Yesterday I had coffee with Kirk Adkisson, a pastor who’s starting a progressive Presbyterian church here in Boulder. (In the continual erosion of my judgments and stereotypes, I got to learn this week that “progressive Presbyterian” is not necessarily the oxymoron I had assumed it to be!)
Kirk contacted me after he read my last blog entry, and we sat down together to turn an electronic connection into a human one. We talked about the natural symmetry between environmentalists and people of faith who take seriously the Bible’s admonition to be stewards. We questioned how the extreme right seems to have co-opted Christianity just as the extreme left has co-opted the environmental movement and how most of us are somewhere in the middle. We found lots of common ground.
In telling me about how he talks to people about his faith, Kirk said something that exactly captured my modus operandi with Natural Home & Garden (and my own proselytizing about caring for the planet). “You have to meet people where they are,” he said. So simple. So true.
This has definitely hit home for me in watching the reactions of the hard-core environmentalists to big corporations’ recent flirtations with “our side.” When BP announced recently that it would double its green investment, putting up to $8 billion into renewable energy, most environmentalists griped that it wasn’t enough.
This week I also received a perplexed letter from a reader in response to my last blog entry about Walmart’s attempts to go green. “As I read the good news about the greening of Walmart to a fellow conventioneer at the Natural Foods Expo, he said that for a manufacturer to sell products to Walmart, they have to open a factory in China and use child labor! True?” she wrote. Of course, that exaggeration is based on some truth. But for my part, I’m perplexed as to why so many critics insist on basing their judgments on the past rather than applauding moves in the right direction—and by doing so, generating even more good works.

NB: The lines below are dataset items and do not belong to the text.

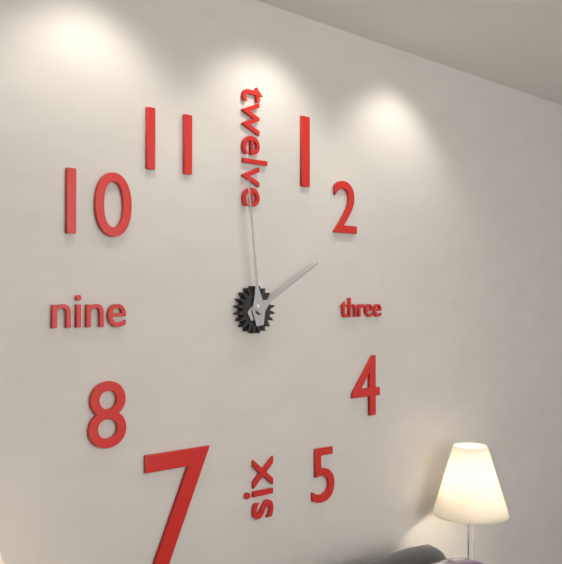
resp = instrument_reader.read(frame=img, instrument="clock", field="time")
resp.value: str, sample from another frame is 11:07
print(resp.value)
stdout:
1:59
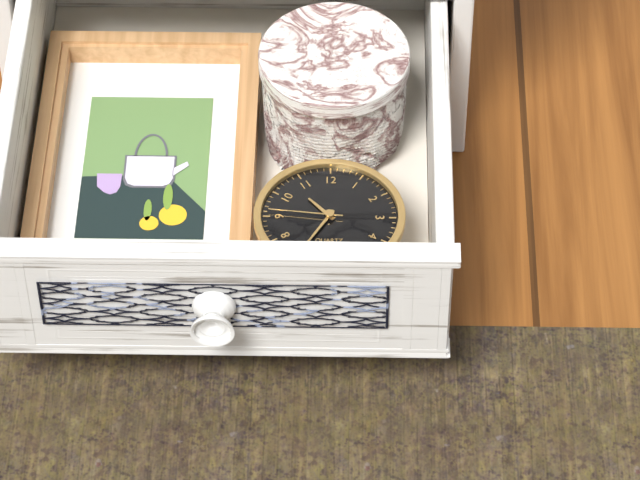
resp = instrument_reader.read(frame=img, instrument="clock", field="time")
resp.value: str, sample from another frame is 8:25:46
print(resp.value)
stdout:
10:35:46
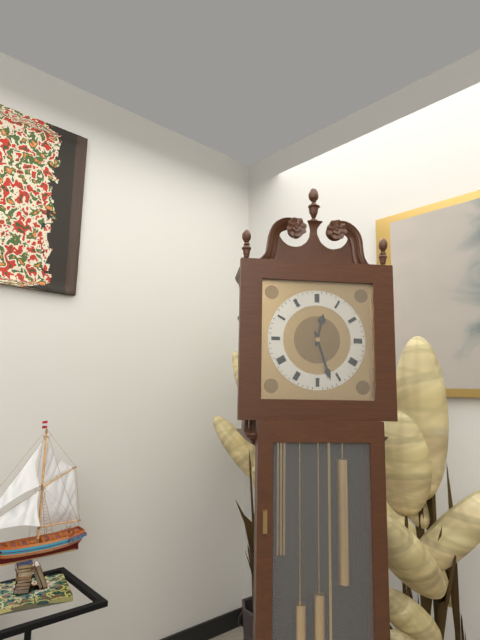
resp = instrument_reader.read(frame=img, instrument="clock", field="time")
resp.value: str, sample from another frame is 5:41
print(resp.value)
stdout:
12:27
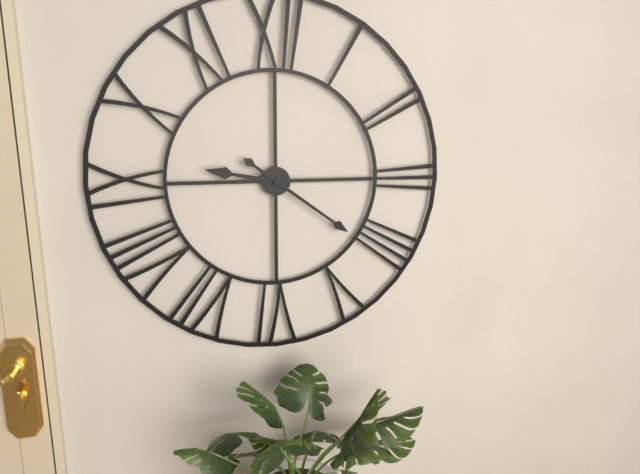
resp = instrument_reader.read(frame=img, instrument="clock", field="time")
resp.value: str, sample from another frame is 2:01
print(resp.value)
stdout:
9:21
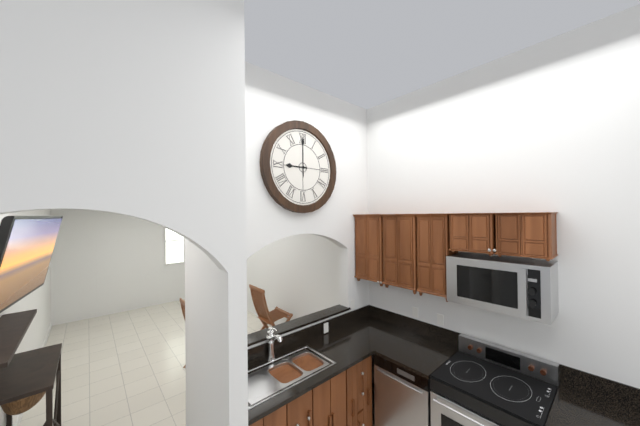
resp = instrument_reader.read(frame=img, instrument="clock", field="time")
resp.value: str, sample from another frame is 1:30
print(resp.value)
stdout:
9:00
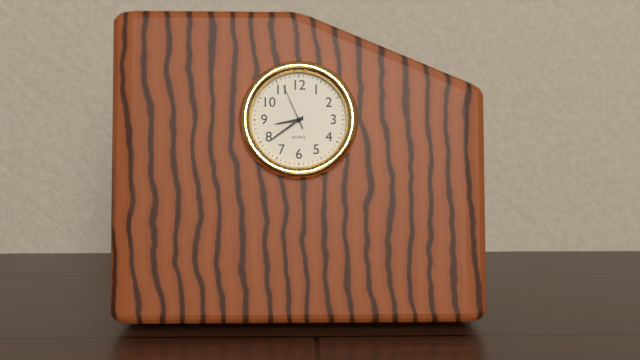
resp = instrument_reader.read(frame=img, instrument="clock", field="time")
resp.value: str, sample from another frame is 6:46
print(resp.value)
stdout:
8:39
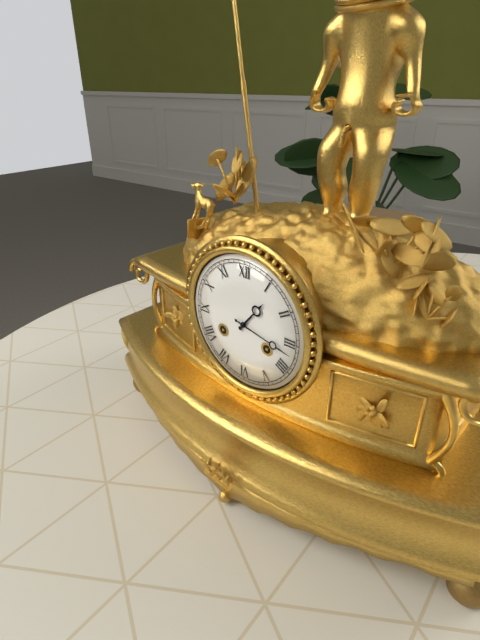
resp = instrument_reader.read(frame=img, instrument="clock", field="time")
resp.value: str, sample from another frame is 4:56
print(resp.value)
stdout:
1:17
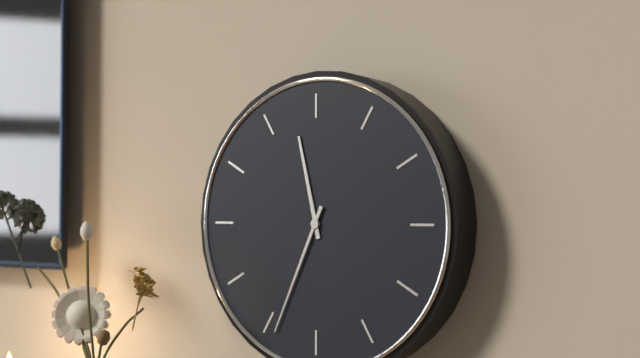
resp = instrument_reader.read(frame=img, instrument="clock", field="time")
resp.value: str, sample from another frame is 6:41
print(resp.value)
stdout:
11:34
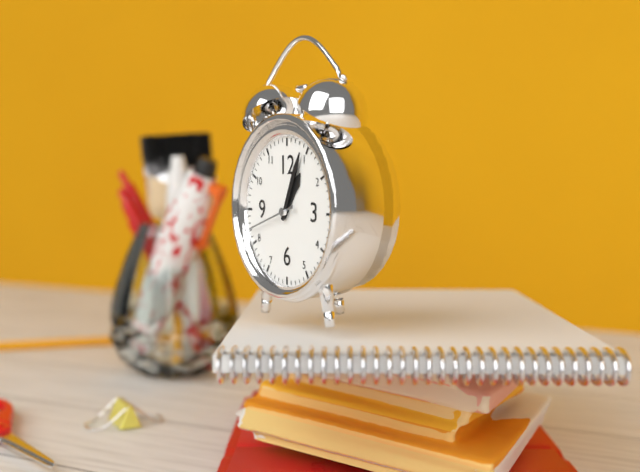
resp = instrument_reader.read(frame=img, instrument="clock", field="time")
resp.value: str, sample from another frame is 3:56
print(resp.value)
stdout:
1:04
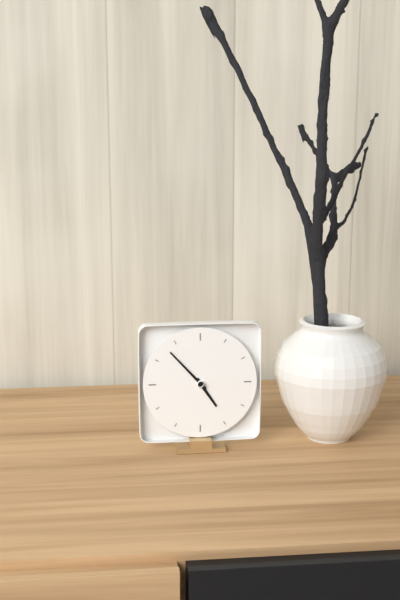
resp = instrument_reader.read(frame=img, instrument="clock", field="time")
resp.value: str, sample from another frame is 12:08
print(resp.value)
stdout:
4:53
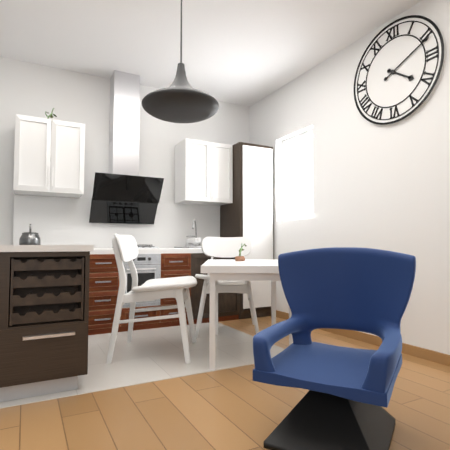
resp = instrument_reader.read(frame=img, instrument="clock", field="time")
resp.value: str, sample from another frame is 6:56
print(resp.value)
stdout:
4:11
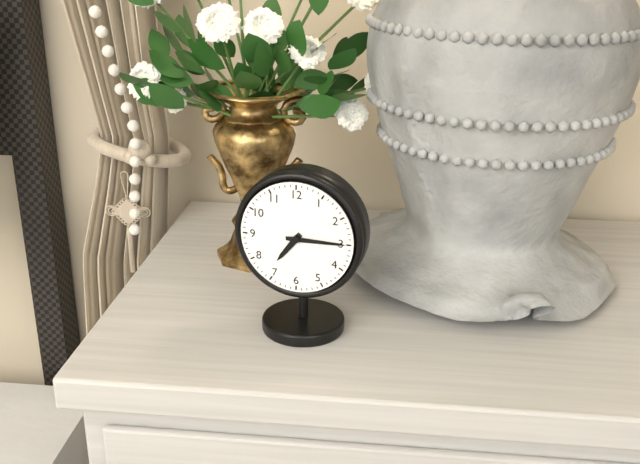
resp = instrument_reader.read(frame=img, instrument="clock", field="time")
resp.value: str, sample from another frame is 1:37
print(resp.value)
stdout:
7:15
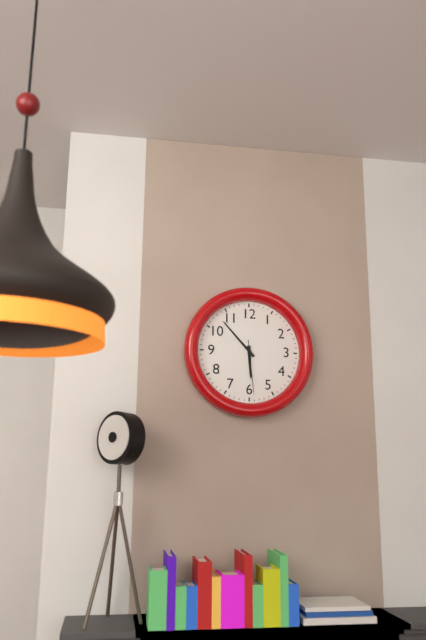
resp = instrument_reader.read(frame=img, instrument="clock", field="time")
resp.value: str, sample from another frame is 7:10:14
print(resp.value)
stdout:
5:53:29
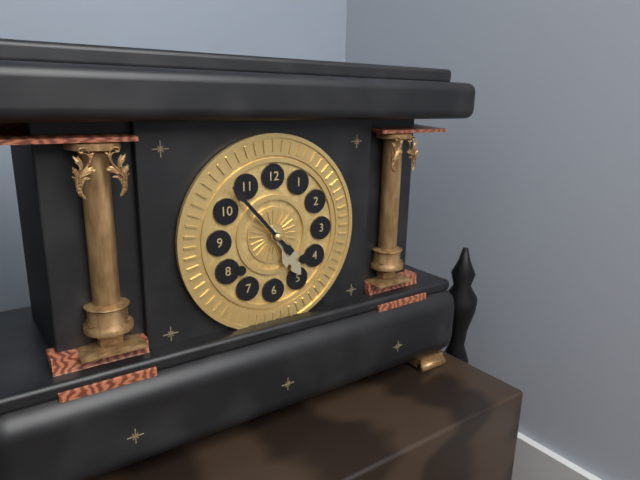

I guess I risk looking like a naïve Pollyanna, but from my perch, the news all around looks good. I received a press release this week from sustainable furniture maker South Cone, which gathered twelve industry leaders at the October High Point, the prestigious furniture market, to talk about sustainability in wood harvesting and furniture manufacturing. At the end of the meeting, the leaders formed the Sustainable Furniture Council—which is now open to new members, both manufacturers and retailers alike.
South Cone CEO Gerry Cooklin (email@example.com) points out that furniture makers are in a unique position to preserve the rainforest (where the most damaging logging serves that industry’s needs). Cooklin also announced that South Cone had its best-ever year at High Point. “For higher-end consumers, environmental preservation is starting to drive purchasing decisions,” Cooklin observes. “The tipping point is coming in sustainable furniture.”
From where I sit, this tipping point—in all industries—becomes more tantalizingly reachable every day. We can accelerate its process by applauding and supporting each and every move that companies and individuals make toward bringing it forth. Or we can just continue to gripe that they're not doing enough.